Le deuxième est destiné aux populations du Kosovo pour leur montrer qu'elles ne sont pas isolées, seules, abandonnées du monde civilisé que, derrière les dramatiques événements qui ont coûté la vie à cent personnes innocentes, femmes et enfants, provoqués par les forces de police et les forces spéciales serbes, il y a la conscience européenne et la volonté de les aider par des voies pacifiques, en soutenant le dialogue et en présentant les propositions, comme le souhaite le groupe de contact.

Toutefois, j'aurais bien voulu entendre de la part de l'orateur qui m'a précédé, une réponse précise à ce groupe de contact qui a fixé au 29 avril prochain, la date limite d'attente des sanctions qui seraient prises si le régime de Belgrade ne répondait pas à sa demande unanime.
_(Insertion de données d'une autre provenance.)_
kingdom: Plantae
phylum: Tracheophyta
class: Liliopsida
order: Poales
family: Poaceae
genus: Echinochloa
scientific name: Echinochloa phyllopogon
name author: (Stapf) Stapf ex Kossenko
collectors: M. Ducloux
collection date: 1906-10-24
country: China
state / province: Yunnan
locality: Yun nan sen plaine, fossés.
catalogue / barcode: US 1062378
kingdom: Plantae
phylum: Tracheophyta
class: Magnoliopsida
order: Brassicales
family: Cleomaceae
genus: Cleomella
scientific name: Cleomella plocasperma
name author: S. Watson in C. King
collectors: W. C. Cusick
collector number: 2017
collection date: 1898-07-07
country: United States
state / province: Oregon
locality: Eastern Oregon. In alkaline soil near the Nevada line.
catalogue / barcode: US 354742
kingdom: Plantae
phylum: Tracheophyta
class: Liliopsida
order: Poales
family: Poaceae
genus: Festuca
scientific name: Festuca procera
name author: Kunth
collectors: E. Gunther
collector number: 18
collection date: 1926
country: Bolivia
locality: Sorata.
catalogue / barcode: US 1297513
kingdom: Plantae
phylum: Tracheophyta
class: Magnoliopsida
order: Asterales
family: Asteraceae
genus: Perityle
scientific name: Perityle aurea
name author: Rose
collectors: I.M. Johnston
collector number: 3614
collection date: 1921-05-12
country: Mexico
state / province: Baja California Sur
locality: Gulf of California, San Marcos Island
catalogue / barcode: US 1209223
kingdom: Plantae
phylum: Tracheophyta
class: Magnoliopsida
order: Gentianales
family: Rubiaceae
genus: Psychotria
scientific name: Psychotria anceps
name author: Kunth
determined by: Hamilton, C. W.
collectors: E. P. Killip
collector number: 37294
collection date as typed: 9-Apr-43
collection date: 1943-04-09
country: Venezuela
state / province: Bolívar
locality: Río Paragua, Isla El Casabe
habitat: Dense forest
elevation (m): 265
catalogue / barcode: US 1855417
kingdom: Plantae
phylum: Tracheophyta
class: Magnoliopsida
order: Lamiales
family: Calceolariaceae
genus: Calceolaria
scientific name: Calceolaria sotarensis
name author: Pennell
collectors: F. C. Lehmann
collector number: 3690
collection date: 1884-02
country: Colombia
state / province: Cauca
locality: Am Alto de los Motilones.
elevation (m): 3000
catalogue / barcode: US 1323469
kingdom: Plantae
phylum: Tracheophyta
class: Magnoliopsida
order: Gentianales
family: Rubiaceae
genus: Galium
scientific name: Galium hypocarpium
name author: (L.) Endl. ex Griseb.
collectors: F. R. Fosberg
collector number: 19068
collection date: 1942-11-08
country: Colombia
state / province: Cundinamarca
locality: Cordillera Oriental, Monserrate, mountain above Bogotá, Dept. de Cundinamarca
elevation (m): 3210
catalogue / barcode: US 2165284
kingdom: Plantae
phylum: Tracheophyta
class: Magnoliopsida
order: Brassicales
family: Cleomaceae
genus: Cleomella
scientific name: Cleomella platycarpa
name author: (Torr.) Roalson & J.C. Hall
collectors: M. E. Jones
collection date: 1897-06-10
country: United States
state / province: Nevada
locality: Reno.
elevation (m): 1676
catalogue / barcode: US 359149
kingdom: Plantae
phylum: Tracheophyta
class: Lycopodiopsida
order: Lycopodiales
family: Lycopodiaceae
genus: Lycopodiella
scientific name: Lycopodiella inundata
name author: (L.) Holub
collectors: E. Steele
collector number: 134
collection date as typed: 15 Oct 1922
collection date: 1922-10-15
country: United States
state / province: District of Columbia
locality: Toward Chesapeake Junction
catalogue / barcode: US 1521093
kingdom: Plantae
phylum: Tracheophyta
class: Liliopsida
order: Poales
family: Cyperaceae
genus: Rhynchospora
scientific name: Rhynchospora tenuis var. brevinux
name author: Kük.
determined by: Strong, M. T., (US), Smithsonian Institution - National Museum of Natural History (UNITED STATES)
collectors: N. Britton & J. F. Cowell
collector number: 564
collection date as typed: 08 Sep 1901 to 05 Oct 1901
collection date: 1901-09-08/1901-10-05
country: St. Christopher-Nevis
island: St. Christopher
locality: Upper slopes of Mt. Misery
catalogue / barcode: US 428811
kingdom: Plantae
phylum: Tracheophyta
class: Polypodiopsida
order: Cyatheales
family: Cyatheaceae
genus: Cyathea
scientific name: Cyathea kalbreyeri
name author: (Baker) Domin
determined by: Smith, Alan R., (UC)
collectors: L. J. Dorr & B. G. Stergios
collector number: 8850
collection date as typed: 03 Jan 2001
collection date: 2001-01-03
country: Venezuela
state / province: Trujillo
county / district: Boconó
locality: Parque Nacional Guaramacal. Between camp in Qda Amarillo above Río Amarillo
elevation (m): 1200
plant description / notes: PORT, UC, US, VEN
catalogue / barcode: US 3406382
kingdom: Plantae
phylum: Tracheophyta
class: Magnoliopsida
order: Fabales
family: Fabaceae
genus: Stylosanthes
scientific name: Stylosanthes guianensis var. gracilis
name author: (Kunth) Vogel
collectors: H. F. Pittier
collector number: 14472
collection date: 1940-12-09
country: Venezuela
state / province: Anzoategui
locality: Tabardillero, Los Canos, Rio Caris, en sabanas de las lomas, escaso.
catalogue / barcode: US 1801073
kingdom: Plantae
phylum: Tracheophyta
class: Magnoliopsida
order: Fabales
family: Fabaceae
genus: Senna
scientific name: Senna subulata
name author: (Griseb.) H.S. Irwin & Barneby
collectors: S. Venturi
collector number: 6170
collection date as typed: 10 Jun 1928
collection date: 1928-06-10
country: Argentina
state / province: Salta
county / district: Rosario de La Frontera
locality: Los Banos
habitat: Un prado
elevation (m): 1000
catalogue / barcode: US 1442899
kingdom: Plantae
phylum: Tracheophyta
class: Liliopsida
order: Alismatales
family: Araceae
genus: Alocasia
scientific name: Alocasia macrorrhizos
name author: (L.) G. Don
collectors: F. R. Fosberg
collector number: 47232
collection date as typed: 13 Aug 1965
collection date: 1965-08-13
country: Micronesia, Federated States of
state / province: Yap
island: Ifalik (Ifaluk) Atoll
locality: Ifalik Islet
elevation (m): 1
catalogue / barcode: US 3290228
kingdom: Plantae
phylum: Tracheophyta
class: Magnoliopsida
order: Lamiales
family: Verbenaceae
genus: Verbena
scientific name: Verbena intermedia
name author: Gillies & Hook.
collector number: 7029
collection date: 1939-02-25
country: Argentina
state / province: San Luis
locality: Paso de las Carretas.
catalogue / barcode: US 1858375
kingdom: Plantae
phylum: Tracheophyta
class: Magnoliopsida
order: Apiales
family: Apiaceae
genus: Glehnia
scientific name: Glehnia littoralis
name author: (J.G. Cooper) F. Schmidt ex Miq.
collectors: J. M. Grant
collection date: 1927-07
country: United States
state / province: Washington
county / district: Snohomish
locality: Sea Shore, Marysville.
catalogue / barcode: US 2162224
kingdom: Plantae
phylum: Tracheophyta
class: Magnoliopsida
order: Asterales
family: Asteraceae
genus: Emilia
Le troisième message s'adresse à la population de Serbie. En effet, nous ne voulons pas assimiler des forces politiques, des intellectuels, des travailleurs et des paysans serbes à la politique particulière du régime de M. Miloevic. Nous ne voulons pas faire de mélange. Nous savons très bien qu'un très grand nombre de Serbes souhaitent la démocratie, dans leur pays comme ailleurs, notamment au Kosovo. Ce serait une tragique erreur que de faire un amalgame entre les forces de l'opposition, qui, malheureusement, se sont trop divisées et ont perdu leur crédibilité, et un régime d'autorité comme celui du Président Miloevic.

Nous avons donc eu raison d'ouvrir ce débat. Je pense qu'une grande majorité des parlementaires européens ici présents approuvera le rapport, qui est un témoignage et un élément important dans cette affaire.

Si, par malheur, le dialogue, les procédés démocratiques, l'accord entre les parties ne pouvaient aboutir, il faudrait non pas s'orienter vers des interventions à partir de telle ou telle volonté extérieure, mais essayer de trouver une solution entre Européens, sans attendre, comme toujours, la solution du grand pays extra-européen que sont les Etats-Unis. Ces problèmes, nous devons les traiter entre Européens. Il y va de notre efficacité et aussi de notre conscience. C'est la raison pour laquelle le débat d'aujourd'hui revêt une telle importance. Il fallait l'inscrire à notre ordre du jour.

Je remercie le président de la commission des questions politiques de nous avoir présenté, grâce à son rapport, un élément important dans ce débat qui nous étreint tous, qui nous concerne tous, car nous sommes tous sensibilisés, impliqués dans cette affaire. Par delà le Kosovo, c'est toute la région des Balkans qui est concernée, c'est le problème de la paix en Europe qui est posé. "

A l'issue du débat, la recommandation 1368, contenue dans le rapport n° 8082 est adoptée, avec amendements.